=== Text shown ===
Risk
Laura Poitras's follow-up to Citizenfour, filmed inside the WikiLeaks orbit from 2011 through Assange's London embassy years, with extensive access to Sarah Harrison, Jacob Appelbaum, and Assange himself.
- Directors
- Laura Poitras
- Released
- 2016
- Writers
- Laura Poitras
- Runtime
- 92 min
- Language
- English
Available on
Watch this if
Anyone who watched Citizenfour and wants Poitras's continuation of the same documentary practice — patient, observational, ethically uncomfortable. The film is hardest to watch when it should be: moments of personal disappointment, including with people Poitras herself trusted.
Skip this if
Viewers wanting a tidy narrative or hagiography. The film makes the aesthetic choice to keep the camera running through ethically charged moments and trust the viewer with the discomfort.
Key takeaways
- Poitras's recut after the 2016 election (her second cut is the canonical version) folds in the change in the political stakes; both versions are worth watching.
- The Appelbaum subplot — Poitras's voiceover acknowledgment of what she knew and when — is the documentary-ethics question the film stakes itself on.
- Assange's media performance and self-curation come through more clearly here than in any other source; the film records the gap between persona and practice without underlining it.
Notes
Pair with Citizenfour (Poitras), with The Fifth Estate as a Hollywood-version negative example, and with Andy Greenberg's reporting on the Equation Group / Shadow Brokers for the contemporaneous geopolitical context. The film does not tell you what to think; that is its strength and its frustration. Required viewing for anyone teaching media ethics in the security context.
===
**Actions to take**.
[A] Reproduce the page on Risk word for word, from "- Directors" down to "Poitras herself trusted.".
[B] In the page on Risk, which cut of the film is called the canonical version?
=== Records shown ===
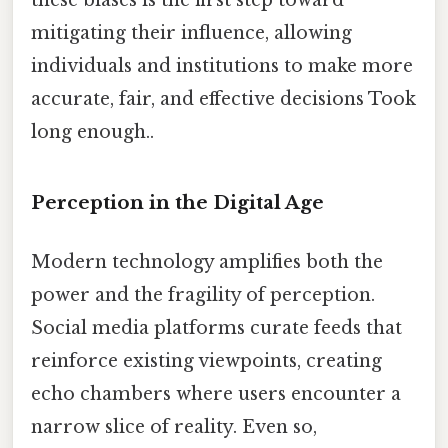
these biases is the first step toward
mitigating their influence, allowing
individuals and institutions to make more
accurate, fair, and effective decisions Took
long enough..
Perception in the Digital Age
Modern technology amplifies both the
power and the fragility of perception.
Social media platforms curate feeds that
reinforce existing viewpoints, creating
echo chambers where users encounter a
narrow slice of reality. Even so,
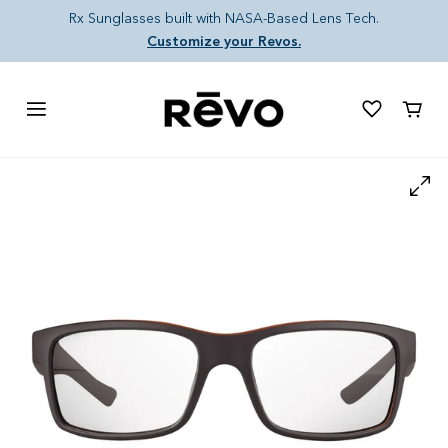
Skip to content
Rx Sunglasses built with NASA-Based Lens Tech.
Customize your Revos.
Cart
Skip to product information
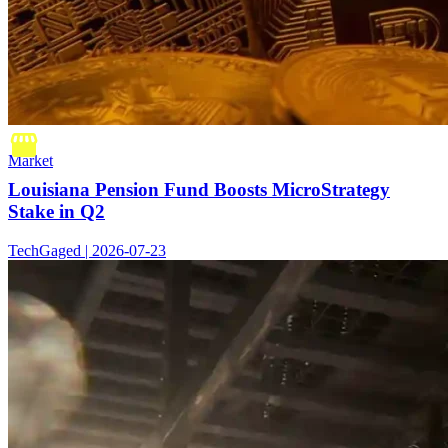
Market
Louisiana Pension Fund Boosts MicroStrategy
Stake in Q2
TechGaged | 2026-07-23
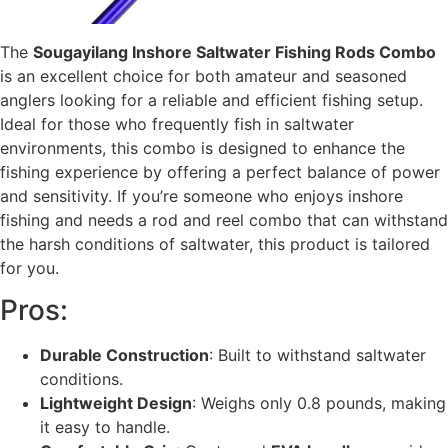
The
Sougayilang Inshore Saltwater Fishing Rods Combo
is an excellent choice for both amateur and seasoned
anglers looking for a reliable and efficient fishing setup.
Ideal for those who frequently fish in saltwater
environments, this combo is designed to enhance the
fishing experience by offering a perfect balance of power
and sensitivity. If you’re someone who enjoys inshore
fishing and needs a rod and reel combo that can withstand
the harsh conditions of saltwater, this product is tailored
for you.
Pros:
Durable Construction
: Built to withstand saltwater
conditions.
Lightweight Design
: Weighs only 0.8 pounds, making
it easy to handle.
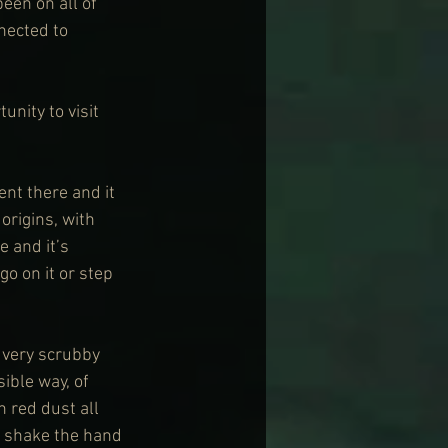
een on all of 
nected to 
nity to visit 
ent there and it 
origins, with 
e and it’s 
go on it or step 
 very scrubby 
ible way, of 
 red dust all 
y shake the hand 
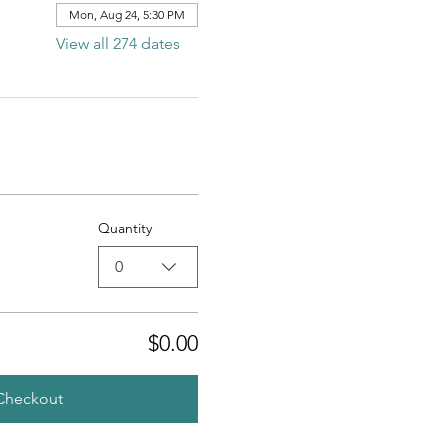
Mon, Aug 24, 5:30 PM
View all 274 dates
Quantity
0
$0.00
Checkout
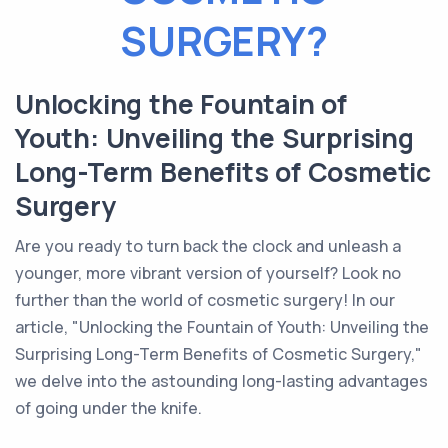
SURGERY?
Unlocking the Fountain of
Youth: Unveiling the Surprising
Long-Term Benefits of Cosmetic
Surgery
Are you ready to turn back the clock and unleash a
younger, more vibrant version of yourself? Look no
further than the world of cosmetic surgery! In our
article, "Unlocking the Fountain of Youth: Unveiling the
Surprising Long-Term Benefits of Cosmetic Surgery,"
we delve into the astounding long-lasting advantages
of going under the knife.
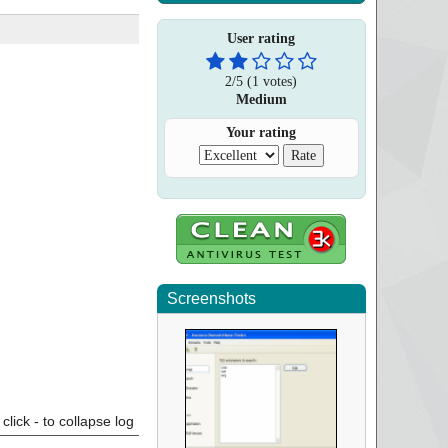
User rating
2
/
5
(
1
votes)
Medium
Your rating
Screenshots
click - to collapse log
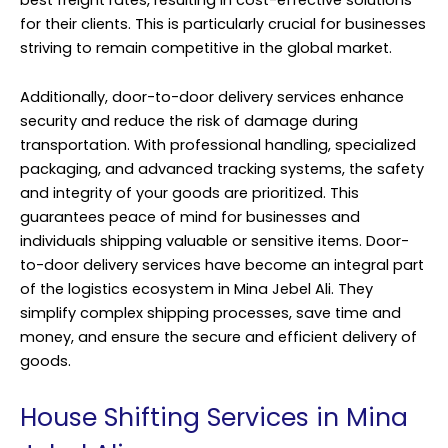
for their clients. This is particularly crucial for businesses
striving to remain competitive in the global market.
Additionally, door-to-door delivery services enhance
security and reduce the risk of damage during
transportation. With professional handling, specialized
packaging, and advanced tracking systems, the safety
and integrity of your goods are prioritized. This
guarantees peace of mind for businesses and
individuals shipping valuable or sensitive items. Door-
to-door delivery services have become an integral part
of the logistics ecosystem in Mina Jebel Ali. They
simplify complex shipping processes, save time and
money, and ensure the secure and efficient delivery of
goods.
House Shifting Services in Mina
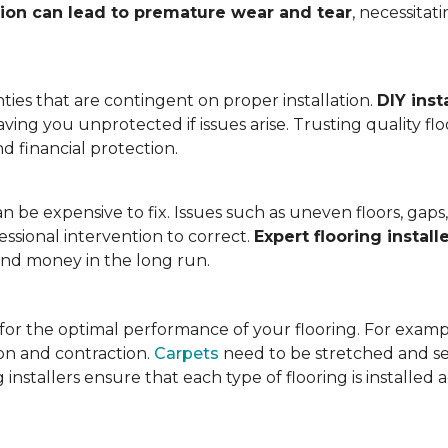
tion can lead to premature wear and tear
, necessita
ies that are contingent on proper installation.
DIY inst
eaving you unprotected if issues arise. Trusting quality f
d financial protection.
an be expensive to fix. Issues such as uneven floors, ga
essional intervention to correct.
Expert flooring install
 and money in the long run.
l for the optimal performance of your flooring. For exam
n and contraction.
Carpets
need to be stretched and se
installers ensure that each type of flooring is installed 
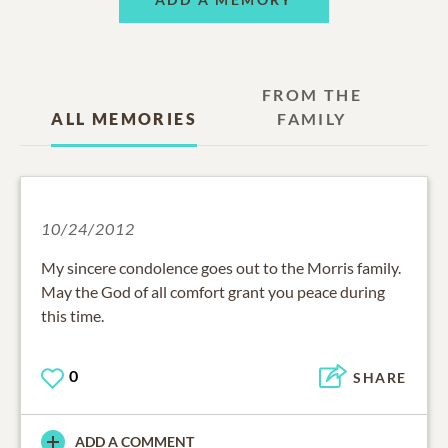
FROM THE
ALL MEMORIES
FAMILY
10/24/2012
My sincere condolence goes out to the Morris family.
May the God of all comfort grant you peace during
this time.
0
SHARE
ADD A COMMENT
===
**Written answers**.
[A]
- Directors
- Laura Poitras
- Released
- 2016
- Writers
- Laura Poitras
- Runtime
- 92 min
- Language
- English
Available on
Watch this if
Anyone who watched Citizenfour and wants Poitras's continuation of the same documentary practice — patient, observational, ethically uncomfortable. The film is hardest to watch when it should be: moments of personal disappointment, including with people Poitras herself trusted.

[B] Poitras's second cut, the recut made after the 2016 election.